Day 4: serially Lost

Day 4: serially Lost

She picks up the phome, ‘mama, I need help’ ‘I don’t know what’s wrong with me’

She was trembling, shaking, barely getting the words out. Okay, I was trembling and shaking barely getting the words out. The tears were streaming out, my nose was clogged, and my head was spinning. I knew I couldn’t take it anymore, I couldn’t handle it. There is only so much a teenage soul can take. Teenage soul, or rather an adult soul, I was turning 18 that day.

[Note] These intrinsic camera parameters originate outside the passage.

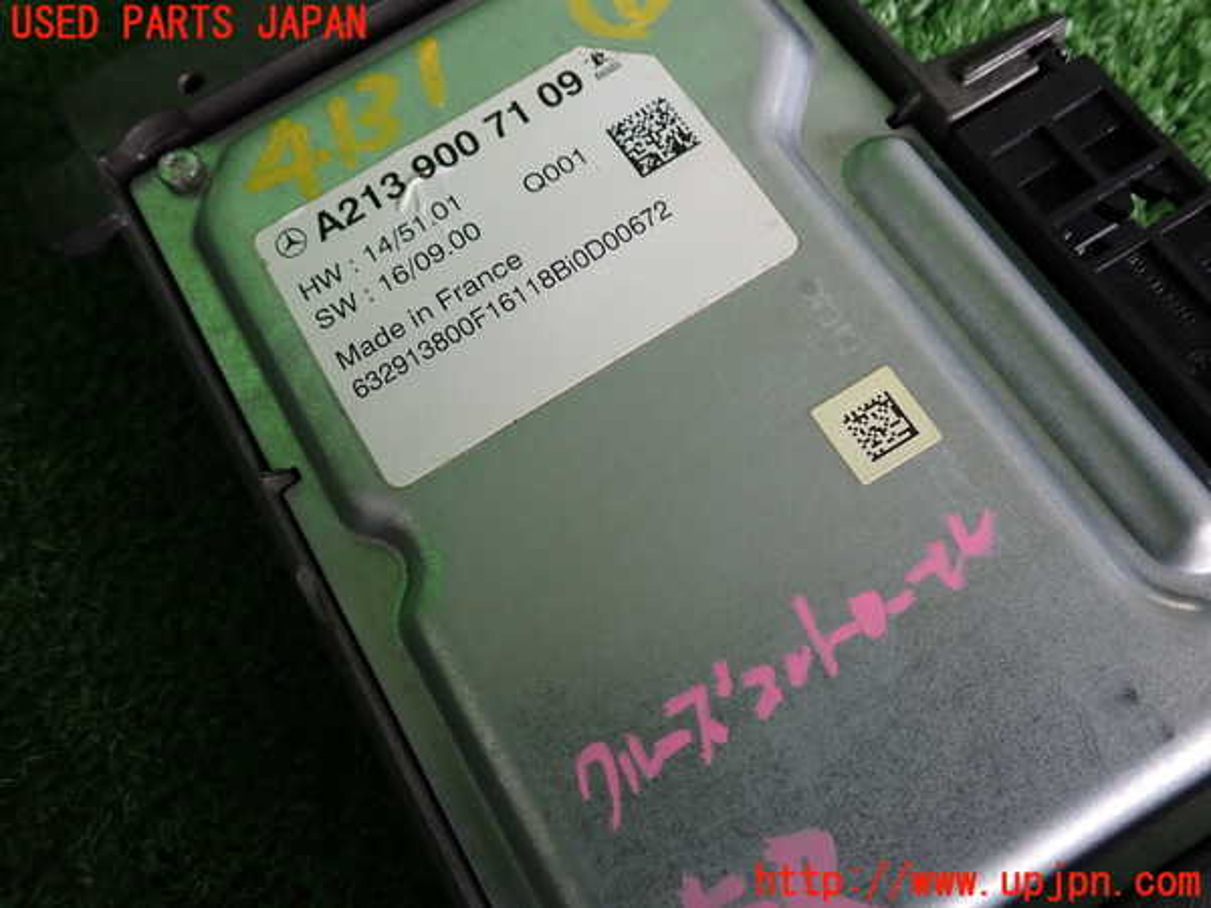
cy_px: 454
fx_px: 1050
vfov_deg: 46.8
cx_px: 606
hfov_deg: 60.0
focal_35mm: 30
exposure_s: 1/80
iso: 100
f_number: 2.3
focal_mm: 5.4
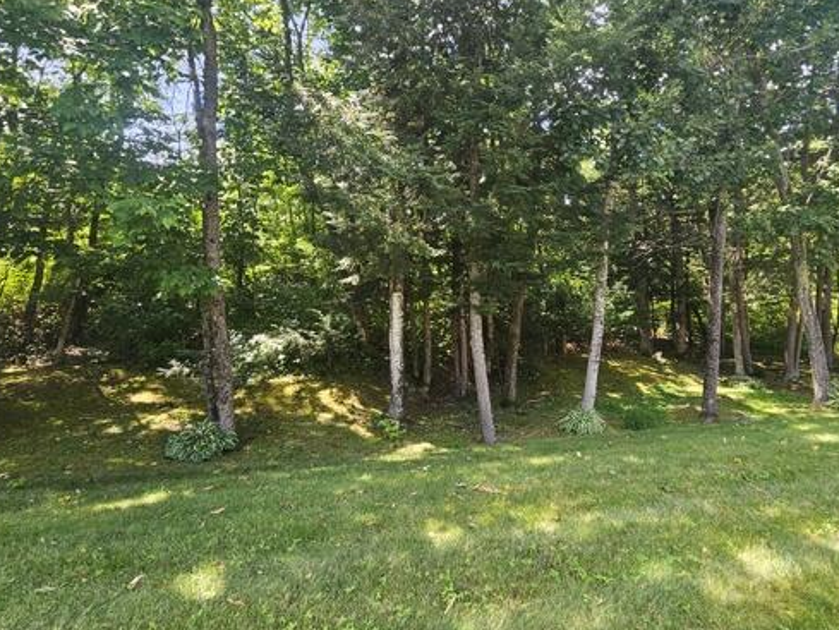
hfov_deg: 90.6
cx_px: 472
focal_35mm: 17
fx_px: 412
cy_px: 287
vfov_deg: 74.6
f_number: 2.2
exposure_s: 1/132
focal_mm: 2.2
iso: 50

For almost a week, I could barely hold myself together. A week of hell on earth. The only person I trusted enough was over a thousand miles away from me, my mother. I didn’t know what was happening. I wake up in the morning feeling good and then slip into the depressive cycle. I was way behind In school- I stopped going to school. Nothing felt right anymore. I could barely eat, I was losing weight ( which at the time I thought was the only good thing, to become slim again).

“Baby, breathe” …
Stop crying and explain to me, what’s going on?”
Mama, I don’t know”, I managed to say amid the sniffs

How do I explain to her, I feel like my head is about to explode, my body is trembling and I can’t stop crying. It’s been a week, I can’t stop! I can’t read, I can barely function properly. I get tired and agitated easily, the list goes on and on. Still, I managed to explain to the woman that gave birth to me, to the best thing I ever had, roughly what was wrong with me.

What could she do, she was in a different country. Maybe that was a good thing, seeing me In that state was sure to break her heart. Knowing I wake every morning with the hope of not making it through the day. I was prepared for the angel of death, or so I thought.

“Don’t cry, it’s going to be okay“, she says
Okay? Never in my life had I felt so lost as I did in those few days. And she says it’s going to be okay. And yet, whether I believed things will get better or not, there was something just so true in her voice, that I knew I wasn’t alone. It was time to find that lost soul.